In this longitudinal observational study, we could show that a high level of circulating ET-1 at baseline was associated with progression to CKD stage 3 or higher at follow-up after ten years in women, but not in men. This association was independent of other common risk factors for the development of CKD. These findings suggest that ET-1 may be a predictor of CKD in women.
It has been established on population basis that circulating ET-1 could help predict chronic heart disease and diabetes, but repeatedly that it lacks a significant association to hypertension [10]. These findings suggest that endothelial dysfunction per se might influence the deterioration of kidney function independently of hypertension. Generally, in CKD we can observe pathological changes where ET-1 has a central and well mapped physiological role, a mechanism that may precede a detectable decrease in eGFR and albuminuria by causing increased glomerular hypertension [10], cellular hypertrophy and inflammation [19]. Speculatively, discrete endothelial dysfunction in a younger population might precede other observable risk factors such as decreased eGFR or albumin leakage, which are surrogates for disease progression, and ET-1 could act as a risk marker for metabolic disturbances connected to endothelial dysfunction. CKD is a large contributor to health decline in the aging population and is usually detected late in the disease progression. Early detection would be of great benefit to the patient and preventive care could be initiated much sooner if patients at risk could be identified at an early stage. The Vara-Skövde cohort in this study is still considered young and many of the participants are still at an age where the disease has not yet emerged.

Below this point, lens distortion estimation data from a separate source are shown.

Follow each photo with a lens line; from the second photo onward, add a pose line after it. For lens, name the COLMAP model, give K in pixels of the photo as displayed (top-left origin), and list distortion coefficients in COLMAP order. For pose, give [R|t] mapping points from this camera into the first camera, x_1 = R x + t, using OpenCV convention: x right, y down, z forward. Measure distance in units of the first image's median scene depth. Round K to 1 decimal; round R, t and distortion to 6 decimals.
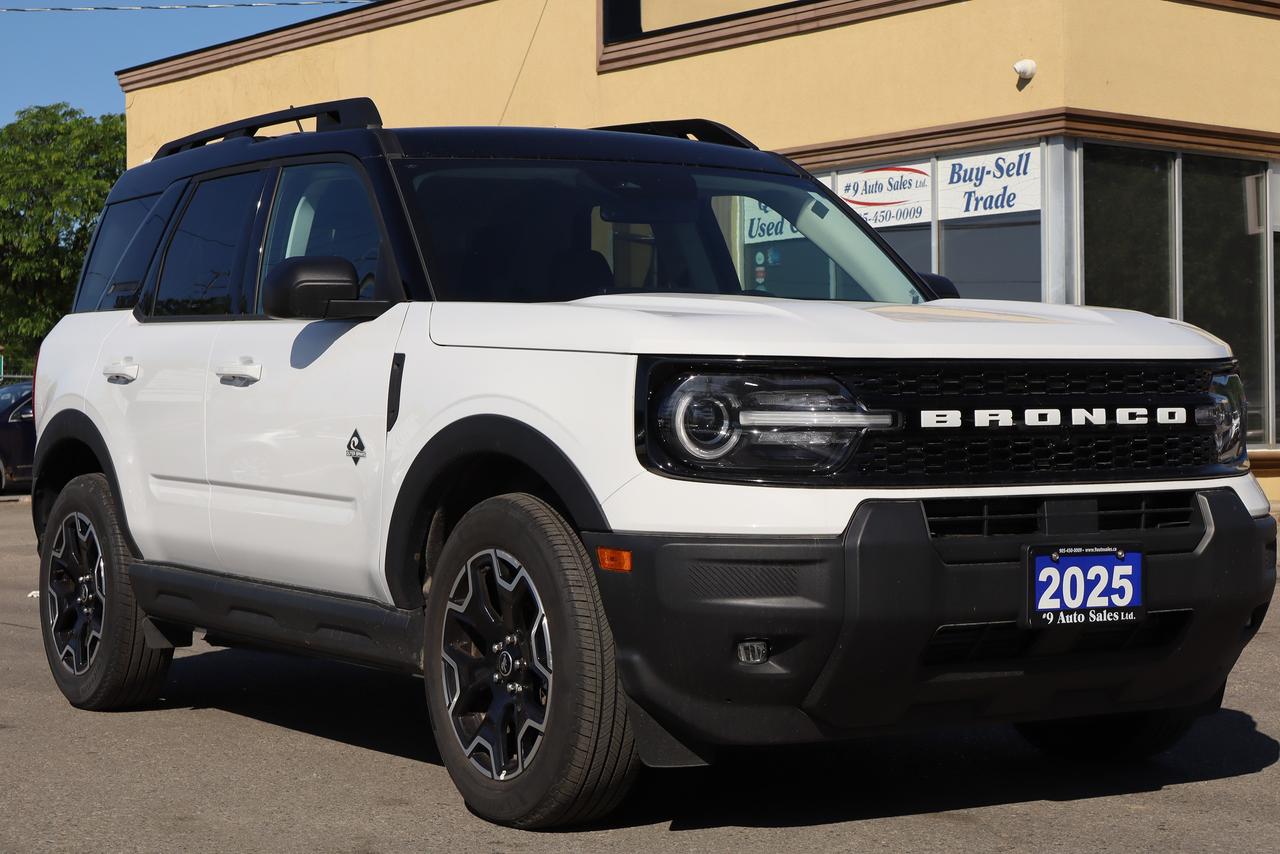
lens RADIAL K [[2572.7, 0, 640.0], [0, 2572.7, 427.0], [0, 0, 1]] dist [-0.047569, 0.068629]
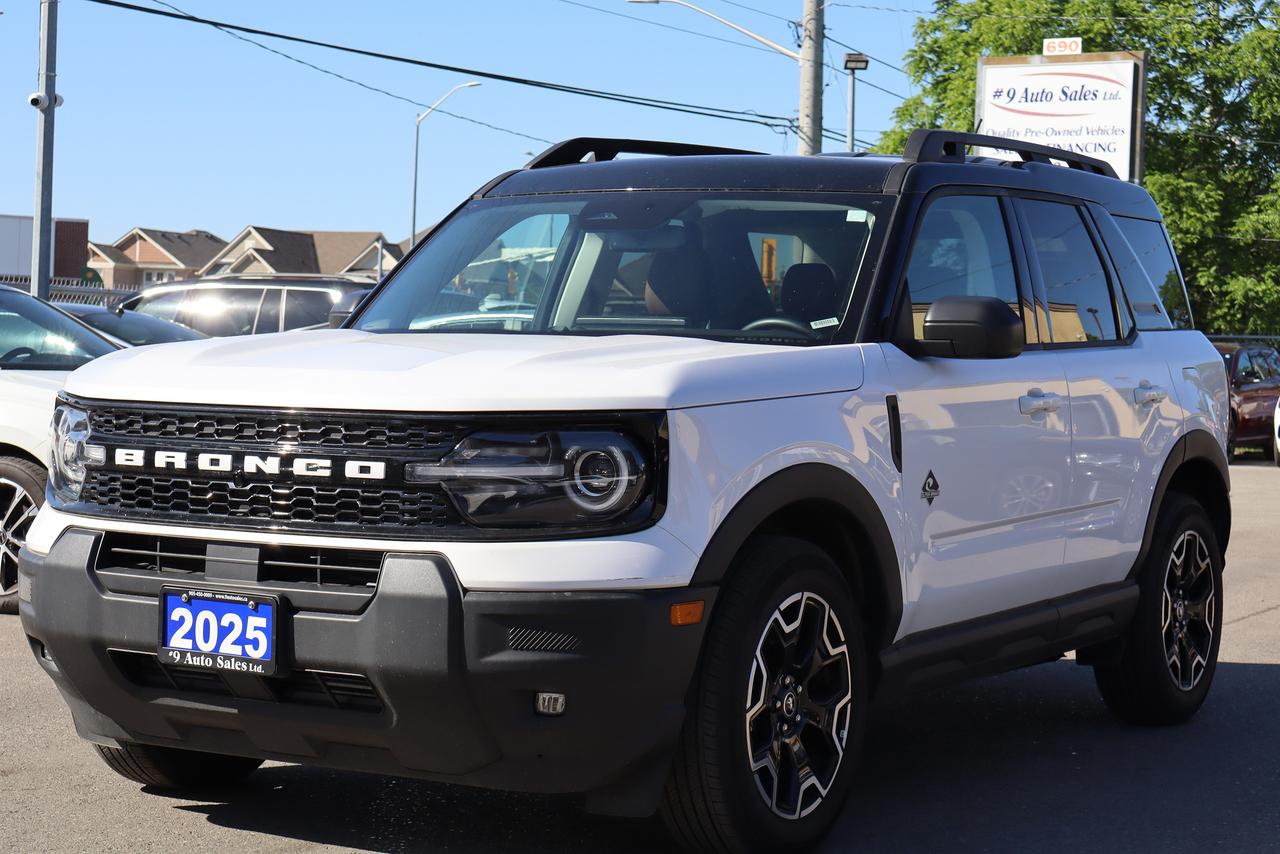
lens RADIAL K [[2572.7, 0, 640.0], [0, 2572.7, 427.0], [0, 0, 1]] dist [-0.047569, 0.068629]
pose [[0.460489, 0.048359, -0.886347, 1.138487], [-0.031355, 0.998778, 0.038204, -0.062052], [0.887111, 0.010199, 0.461443, 0.679164]]
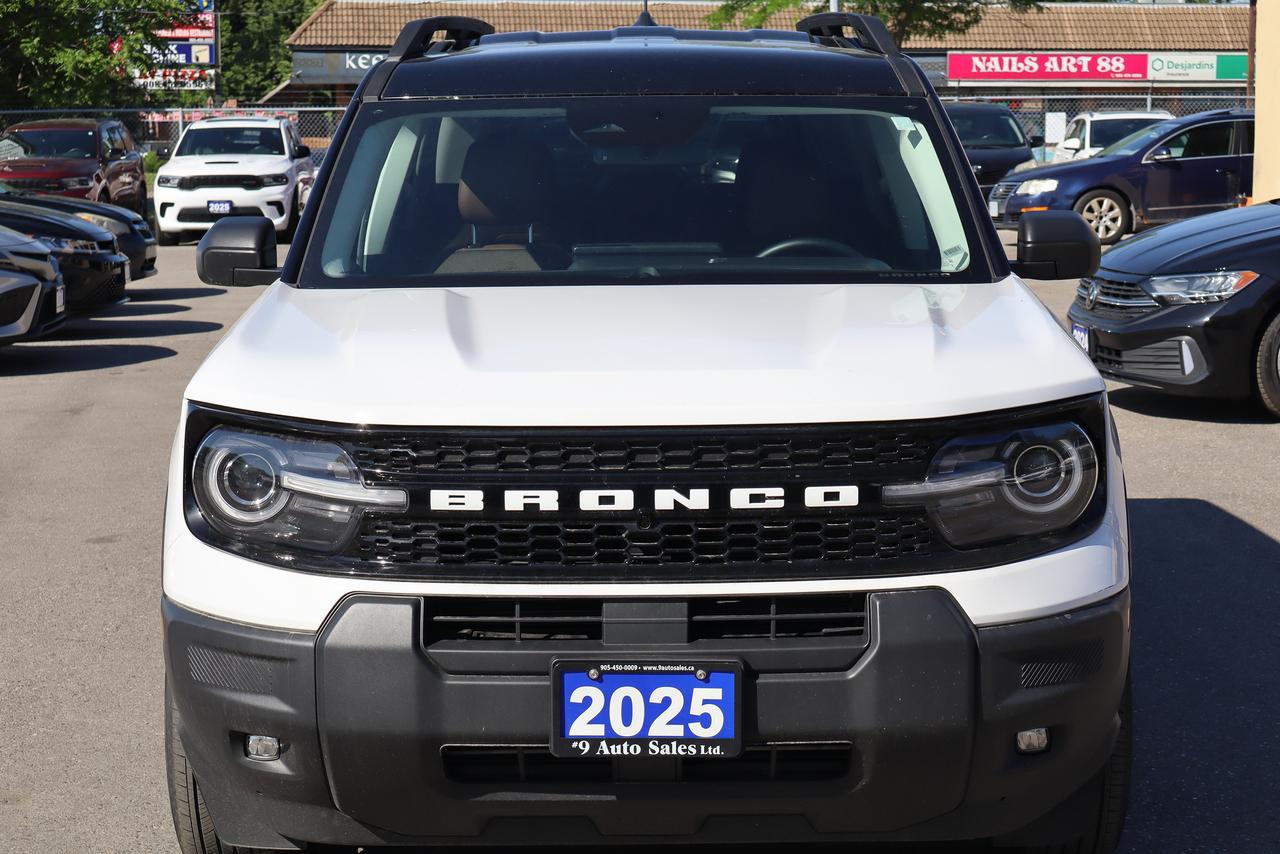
lens RADIAL K [[2572.7, 0, 640.0], [0, 2572.7, 427.0], [0, 0, 1]] dist [-0.047569, 0.068629]
pose [[0.844678, 0.069205, -0.530781, 0.596195], [-0.001549, 0.991919, 0.126864, -0.130033], [0.535272, -0.106337, 0.837960, 0.326376]]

Our paper may thus add to the understanding of the role of ET-1 in a longitudinal population perspective, but further studies are warranted.

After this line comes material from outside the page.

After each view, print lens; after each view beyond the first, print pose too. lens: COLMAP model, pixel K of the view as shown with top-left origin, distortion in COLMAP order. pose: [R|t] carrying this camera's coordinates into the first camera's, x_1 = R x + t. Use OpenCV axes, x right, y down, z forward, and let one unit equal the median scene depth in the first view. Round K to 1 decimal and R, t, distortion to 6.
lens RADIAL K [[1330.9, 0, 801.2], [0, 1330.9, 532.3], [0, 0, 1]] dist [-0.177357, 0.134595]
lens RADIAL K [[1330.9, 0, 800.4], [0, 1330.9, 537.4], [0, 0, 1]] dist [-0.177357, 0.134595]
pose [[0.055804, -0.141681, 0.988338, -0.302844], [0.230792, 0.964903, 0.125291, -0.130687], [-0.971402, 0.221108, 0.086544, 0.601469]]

This study also indicates considerable sex differences where women seem to be more vulnerable to the deleterious effect of ET-1. Sex differences are observed in previous studies in the development of cardiovascular disease, possibly due to differences regarding ET-1 and the regulation of vascular tone and receptor response [20,21]. Data also suggest that ET-1 production in the vascular endothelium is attenuated in the presence of estrogens and progesterone [22]. Moreover, to stress the complexity of ET-1, these mechanistic studies focus more on the sensitivity for ET-1 in men and even speculate that ET-1 may be one of the reasons for the higher risk for CVD events in men as compared to premenopausal women [23], while, in our population-based study, we report levels of ET-1 to be of higher importance in women than in men. A part from the studies from the Skaraborg project there are very few population-based studies and none, to the best of our knowledge, reporting differences between the sexes [24,25]. In addition, previous results from this cohort has shown that serum concentrations of ET-1 can predict development of diabetes, high insulin resistance as well as an increased CHD risk in women but not in men consistent with findings in this study [14,15].
Strengths and limitations
The study has a long follow-up period and a high participation rate. The age distribution of the population has both advantages and disadvantages. A main disadvantage being that the younger age of the studied population and the use of eGFR to define CKD underestimates the presence of damage to the kidneys. The method cannot differentiate between individuals that still have a reasonably high GFR but various levels of structural damage to the glomerular units.
The OR curve is slightly J shaped, however not significant, indicating possible power issues that could be remedied by a larger study population. Anyhow, it might reflect that the association between ET-1 levels and CKD-risk is not linear. It may be that the best levels of ET-1 are those in the middle and both high and low levels suggest a dysfunction in the endothelium and thus increased risk for CKD and CVD events.
One other consideration is that the ET-1 measured in this study is circulating serum concentrations and not the paracrine production in the kidney. However, in pragmatic day to day clinical practice we have no access to the paracrine measurements without advanced and invasive methods. Benefits of studying circulating levels, should they show clinical significance, present a method more readily accessible to clinicians and would be easier to implement in daily clinical routine.